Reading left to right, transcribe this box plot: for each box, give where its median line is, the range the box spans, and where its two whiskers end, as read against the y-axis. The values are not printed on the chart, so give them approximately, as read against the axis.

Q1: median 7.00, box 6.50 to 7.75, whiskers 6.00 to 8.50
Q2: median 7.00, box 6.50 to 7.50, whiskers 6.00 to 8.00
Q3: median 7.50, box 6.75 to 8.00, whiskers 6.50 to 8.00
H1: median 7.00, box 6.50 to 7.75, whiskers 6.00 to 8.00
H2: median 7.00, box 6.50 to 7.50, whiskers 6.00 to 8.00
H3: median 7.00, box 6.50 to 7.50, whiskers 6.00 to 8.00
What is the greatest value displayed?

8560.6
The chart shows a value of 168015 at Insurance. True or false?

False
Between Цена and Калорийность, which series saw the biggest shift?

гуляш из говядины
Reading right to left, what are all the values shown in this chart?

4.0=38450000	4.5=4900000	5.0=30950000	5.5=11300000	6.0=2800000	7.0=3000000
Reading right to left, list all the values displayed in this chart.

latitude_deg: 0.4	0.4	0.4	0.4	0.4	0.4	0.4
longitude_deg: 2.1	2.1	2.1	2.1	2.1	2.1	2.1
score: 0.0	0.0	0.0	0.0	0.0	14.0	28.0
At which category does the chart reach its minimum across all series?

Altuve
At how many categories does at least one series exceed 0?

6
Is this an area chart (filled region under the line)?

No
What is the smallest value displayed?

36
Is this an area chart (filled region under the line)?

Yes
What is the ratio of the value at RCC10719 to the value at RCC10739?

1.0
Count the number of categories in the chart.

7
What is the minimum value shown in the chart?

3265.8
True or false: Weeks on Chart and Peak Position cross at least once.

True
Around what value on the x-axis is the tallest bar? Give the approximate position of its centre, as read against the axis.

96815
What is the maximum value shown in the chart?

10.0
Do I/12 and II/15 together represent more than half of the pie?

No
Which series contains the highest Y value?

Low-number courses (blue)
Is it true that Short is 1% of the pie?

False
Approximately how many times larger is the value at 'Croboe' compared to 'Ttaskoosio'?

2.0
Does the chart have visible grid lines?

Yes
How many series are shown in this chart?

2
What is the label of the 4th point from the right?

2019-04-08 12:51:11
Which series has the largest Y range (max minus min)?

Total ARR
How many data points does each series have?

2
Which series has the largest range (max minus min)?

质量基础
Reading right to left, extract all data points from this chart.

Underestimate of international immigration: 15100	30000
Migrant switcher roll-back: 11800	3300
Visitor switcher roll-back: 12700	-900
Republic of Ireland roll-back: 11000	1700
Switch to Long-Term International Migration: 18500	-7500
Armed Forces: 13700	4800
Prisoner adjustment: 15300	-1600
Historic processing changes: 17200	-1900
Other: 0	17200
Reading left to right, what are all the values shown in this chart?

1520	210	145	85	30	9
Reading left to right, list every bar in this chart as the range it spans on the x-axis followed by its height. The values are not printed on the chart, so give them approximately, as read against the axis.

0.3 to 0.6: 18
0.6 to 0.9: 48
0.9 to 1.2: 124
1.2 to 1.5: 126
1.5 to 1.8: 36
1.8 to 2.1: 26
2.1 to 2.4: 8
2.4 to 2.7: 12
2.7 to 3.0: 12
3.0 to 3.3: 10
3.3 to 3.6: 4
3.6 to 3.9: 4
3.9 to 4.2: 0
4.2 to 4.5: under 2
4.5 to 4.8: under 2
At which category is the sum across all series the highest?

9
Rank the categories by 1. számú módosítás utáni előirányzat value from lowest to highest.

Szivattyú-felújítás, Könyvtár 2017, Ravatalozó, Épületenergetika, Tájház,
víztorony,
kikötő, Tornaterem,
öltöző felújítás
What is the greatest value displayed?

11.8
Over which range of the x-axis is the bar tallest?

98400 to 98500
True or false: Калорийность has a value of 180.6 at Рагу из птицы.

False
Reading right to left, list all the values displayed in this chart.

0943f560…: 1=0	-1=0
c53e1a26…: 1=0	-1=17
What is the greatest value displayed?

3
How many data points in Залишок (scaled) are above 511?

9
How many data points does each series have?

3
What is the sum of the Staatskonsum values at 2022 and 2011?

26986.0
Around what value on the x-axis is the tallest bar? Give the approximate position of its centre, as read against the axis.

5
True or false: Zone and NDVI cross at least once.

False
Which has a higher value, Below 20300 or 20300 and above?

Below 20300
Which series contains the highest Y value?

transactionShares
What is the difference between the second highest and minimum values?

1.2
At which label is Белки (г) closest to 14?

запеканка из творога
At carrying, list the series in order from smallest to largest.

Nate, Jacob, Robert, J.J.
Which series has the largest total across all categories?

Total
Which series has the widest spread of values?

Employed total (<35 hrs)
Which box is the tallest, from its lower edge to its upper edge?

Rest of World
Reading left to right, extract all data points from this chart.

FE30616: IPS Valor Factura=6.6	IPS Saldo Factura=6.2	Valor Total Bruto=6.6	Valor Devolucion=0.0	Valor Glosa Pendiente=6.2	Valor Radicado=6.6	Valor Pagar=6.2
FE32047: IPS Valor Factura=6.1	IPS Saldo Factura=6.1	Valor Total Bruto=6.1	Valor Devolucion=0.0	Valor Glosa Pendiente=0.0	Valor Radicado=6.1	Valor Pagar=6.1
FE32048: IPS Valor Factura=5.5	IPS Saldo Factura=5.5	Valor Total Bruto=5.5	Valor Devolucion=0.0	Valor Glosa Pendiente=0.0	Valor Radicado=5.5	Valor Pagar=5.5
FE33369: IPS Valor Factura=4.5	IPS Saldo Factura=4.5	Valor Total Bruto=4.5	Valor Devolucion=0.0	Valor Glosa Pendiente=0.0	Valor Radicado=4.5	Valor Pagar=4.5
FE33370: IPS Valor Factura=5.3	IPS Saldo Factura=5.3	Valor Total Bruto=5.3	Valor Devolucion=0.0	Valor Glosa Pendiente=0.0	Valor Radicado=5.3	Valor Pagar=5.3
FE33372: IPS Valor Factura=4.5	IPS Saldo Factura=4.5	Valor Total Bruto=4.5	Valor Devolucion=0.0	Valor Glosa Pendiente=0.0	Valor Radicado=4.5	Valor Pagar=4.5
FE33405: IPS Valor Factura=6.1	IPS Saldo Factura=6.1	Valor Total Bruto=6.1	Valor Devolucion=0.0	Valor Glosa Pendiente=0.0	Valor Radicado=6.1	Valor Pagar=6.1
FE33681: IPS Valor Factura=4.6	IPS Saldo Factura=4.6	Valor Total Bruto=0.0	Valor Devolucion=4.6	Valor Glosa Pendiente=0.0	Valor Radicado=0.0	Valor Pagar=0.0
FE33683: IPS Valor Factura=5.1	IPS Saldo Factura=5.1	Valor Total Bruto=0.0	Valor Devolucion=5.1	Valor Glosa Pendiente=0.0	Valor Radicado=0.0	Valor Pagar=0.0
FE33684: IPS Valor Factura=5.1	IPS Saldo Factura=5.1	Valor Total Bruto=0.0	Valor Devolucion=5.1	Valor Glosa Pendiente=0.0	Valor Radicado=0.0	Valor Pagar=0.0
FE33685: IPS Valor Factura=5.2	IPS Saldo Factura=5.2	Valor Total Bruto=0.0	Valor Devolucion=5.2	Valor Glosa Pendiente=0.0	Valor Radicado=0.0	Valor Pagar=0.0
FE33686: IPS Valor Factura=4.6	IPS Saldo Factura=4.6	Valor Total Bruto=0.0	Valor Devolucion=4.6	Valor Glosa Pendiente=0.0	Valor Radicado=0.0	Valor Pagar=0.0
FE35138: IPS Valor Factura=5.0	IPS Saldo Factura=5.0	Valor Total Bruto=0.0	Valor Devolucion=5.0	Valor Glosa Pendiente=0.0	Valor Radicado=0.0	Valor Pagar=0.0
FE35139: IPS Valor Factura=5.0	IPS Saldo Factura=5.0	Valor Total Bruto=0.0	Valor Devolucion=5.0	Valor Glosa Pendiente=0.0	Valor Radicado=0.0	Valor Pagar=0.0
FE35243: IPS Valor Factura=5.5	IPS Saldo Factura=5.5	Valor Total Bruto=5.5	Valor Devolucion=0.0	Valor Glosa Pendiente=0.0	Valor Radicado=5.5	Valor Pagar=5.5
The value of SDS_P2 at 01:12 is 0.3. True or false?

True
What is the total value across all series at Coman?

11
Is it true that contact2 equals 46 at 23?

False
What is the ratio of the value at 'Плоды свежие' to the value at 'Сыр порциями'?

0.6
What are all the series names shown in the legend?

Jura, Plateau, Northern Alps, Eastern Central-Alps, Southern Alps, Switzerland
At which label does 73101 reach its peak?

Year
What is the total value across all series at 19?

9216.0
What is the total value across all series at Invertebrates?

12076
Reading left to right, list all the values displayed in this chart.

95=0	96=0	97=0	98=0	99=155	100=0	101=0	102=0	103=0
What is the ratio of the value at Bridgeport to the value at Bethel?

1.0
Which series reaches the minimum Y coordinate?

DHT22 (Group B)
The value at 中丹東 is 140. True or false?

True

_DIRECTIONS FOR THIS TASK:_ Repeat word for word the stretch of the records from the line containing "гуляш из говядины" through the line containing "At which category does".

_EXPECTED ANSWER:_
гуляш из говядины
Reading right to left, what are all the values shown in this chart?

4.0=38450000	4.5=4900000	5.0=30950000	5.5=11300000	6.0=2800000	7.0=3000000
Reading right to left, list all the values displayed in this chart.

latitude_deg: 0.4	0.4	0.4	0.4	0.4	0.4	0.4
longitude_deg: 2.1	2.1	2.1	2.1	2.1	2.1	2.1
score: 0.0	0.0	0.0	0.0	0.0	14.0	28.0
At which category does the chart reach its minimum across all series?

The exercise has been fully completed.